Für Tipps wäre ich Dankbar!

Gruß

Lukas


----------



## ShadowMan (11. August 2004)

Hi Lukas!

Also wenn ich dich richtig verstanden habe willst du kein richtiges Prospekt nachher ausdrucken sondern ein Bild eines Prospektes erstellen, oder?!

Also ich würde mir wahrscheinlich einfach eins fotographieren und dann die Artikel ganz einfach durch meine ersetzen.
Falls dir diese Möglichkeit nicht gefällt kannst du ja mal nach "Buch" oder "Seiten" im Forum suchen.

Als letzte Alternative:

Seiteninhalt mit PS erstellen und das Prospekt selbst in Cinema (2 leicht gewölbte Ebenen, mehr ist es ja eigentlich nicht).

Hoffe ich konnte dir helfen.

Lieben Gruß,
Manuel ;-]


----------



## Beppone (11. August 2004)

Hi Lukas,

das geht prinzipiell, nur macht das keiner so.
Üblich, komfortabel und (Speicher)platzsparend ist es, mit einem Layoutprogramm die Texte, Grafiken, Logos, Fotos etc zu arrangieren.

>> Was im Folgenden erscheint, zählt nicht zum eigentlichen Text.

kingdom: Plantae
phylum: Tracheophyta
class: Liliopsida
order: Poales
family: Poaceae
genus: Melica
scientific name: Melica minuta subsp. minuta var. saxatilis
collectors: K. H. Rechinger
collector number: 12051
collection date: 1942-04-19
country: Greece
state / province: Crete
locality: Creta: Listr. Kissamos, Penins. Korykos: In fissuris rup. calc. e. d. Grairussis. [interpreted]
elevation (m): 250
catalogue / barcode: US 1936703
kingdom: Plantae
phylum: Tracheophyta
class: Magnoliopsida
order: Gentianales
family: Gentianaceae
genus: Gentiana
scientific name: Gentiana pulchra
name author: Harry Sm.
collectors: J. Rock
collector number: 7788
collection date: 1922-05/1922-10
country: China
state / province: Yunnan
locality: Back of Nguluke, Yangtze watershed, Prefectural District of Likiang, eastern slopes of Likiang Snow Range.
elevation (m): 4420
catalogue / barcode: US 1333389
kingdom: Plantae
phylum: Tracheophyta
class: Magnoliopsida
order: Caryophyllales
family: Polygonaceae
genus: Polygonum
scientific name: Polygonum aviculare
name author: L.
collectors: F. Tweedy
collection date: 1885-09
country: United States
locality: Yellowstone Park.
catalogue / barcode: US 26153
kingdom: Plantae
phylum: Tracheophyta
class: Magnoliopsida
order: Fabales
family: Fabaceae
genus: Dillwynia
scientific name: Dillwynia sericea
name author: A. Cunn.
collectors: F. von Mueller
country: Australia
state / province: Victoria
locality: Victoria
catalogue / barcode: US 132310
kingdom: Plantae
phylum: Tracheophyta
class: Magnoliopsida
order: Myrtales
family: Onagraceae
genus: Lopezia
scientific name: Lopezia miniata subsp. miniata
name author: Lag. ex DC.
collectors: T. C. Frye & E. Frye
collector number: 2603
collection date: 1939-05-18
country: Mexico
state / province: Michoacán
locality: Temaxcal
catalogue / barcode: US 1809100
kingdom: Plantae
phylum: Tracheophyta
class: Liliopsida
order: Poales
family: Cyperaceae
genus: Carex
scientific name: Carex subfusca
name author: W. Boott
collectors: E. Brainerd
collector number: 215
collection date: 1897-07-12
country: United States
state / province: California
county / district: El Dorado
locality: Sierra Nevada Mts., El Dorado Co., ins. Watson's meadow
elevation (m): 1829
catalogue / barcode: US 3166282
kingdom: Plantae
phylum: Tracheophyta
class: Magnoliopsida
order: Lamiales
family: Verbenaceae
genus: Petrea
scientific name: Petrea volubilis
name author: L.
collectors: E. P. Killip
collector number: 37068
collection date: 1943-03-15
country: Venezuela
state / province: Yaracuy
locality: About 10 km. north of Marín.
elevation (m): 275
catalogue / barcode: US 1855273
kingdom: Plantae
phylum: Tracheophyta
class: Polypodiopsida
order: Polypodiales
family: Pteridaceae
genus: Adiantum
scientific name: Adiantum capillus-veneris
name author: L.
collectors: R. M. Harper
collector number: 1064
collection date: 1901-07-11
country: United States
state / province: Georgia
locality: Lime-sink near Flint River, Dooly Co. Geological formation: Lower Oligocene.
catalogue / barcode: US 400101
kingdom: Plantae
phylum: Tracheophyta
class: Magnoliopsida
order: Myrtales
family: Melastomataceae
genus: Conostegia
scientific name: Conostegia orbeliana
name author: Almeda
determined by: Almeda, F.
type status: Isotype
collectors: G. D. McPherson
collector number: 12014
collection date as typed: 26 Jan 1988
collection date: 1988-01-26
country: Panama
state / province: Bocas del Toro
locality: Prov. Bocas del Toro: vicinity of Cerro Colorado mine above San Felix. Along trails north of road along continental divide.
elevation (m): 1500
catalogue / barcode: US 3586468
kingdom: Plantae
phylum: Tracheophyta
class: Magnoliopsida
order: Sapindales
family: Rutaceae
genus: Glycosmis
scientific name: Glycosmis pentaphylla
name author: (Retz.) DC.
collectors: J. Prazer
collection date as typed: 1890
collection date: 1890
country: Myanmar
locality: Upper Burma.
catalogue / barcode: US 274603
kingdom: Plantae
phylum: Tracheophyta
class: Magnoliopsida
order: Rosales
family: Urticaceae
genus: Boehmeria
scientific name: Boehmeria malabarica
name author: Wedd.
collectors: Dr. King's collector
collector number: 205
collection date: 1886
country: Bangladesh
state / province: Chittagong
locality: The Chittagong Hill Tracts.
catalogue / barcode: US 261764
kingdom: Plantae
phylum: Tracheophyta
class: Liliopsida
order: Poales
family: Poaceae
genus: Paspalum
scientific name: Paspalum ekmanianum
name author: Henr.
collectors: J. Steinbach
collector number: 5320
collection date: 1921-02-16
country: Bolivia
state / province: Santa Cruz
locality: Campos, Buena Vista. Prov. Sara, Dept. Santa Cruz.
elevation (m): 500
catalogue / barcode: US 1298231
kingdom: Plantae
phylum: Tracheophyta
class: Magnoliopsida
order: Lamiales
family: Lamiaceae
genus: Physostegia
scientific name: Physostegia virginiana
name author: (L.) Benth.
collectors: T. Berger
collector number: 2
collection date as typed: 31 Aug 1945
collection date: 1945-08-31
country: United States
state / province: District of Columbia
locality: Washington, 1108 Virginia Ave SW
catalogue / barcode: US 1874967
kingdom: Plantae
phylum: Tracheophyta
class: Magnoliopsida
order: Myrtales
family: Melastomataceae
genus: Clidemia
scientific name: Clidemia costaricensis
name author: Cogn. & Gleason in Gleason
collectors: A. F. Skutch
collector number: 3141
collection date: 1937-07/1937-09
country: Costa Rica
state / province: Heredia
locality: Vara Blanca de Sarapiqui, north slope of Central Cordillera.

Wofür soll das Teil werden? Wird es später in einer Druckerei gedruckt? Oder ein Einzelstück?

Bep


----------



## Leola13 (11. August 2004)

Hai,

hier  ein Beispiel anhand einer Zeitschrift (Cover) die in PS (erstellt) bearbeitet wurde.
Dann noch die Faltkanten hinzufügen.

Ansonsten würd ich sagen : Einscannen und wie schon erwähnt, die Inhalte ersetzen.

Einen richtigen Prospekt würd ich nicht mit PS erstellen.

Ciao Stefan


----------



## Flashy (11. August 2004)

Welche Software schlägt Ihr vor um einen Prospekt zu erstellen


----------



## ShadowMan (11. August 2004)

Hi zusammen!

Vielleicht sollte er erstmal sagen was er überhaupt will!?  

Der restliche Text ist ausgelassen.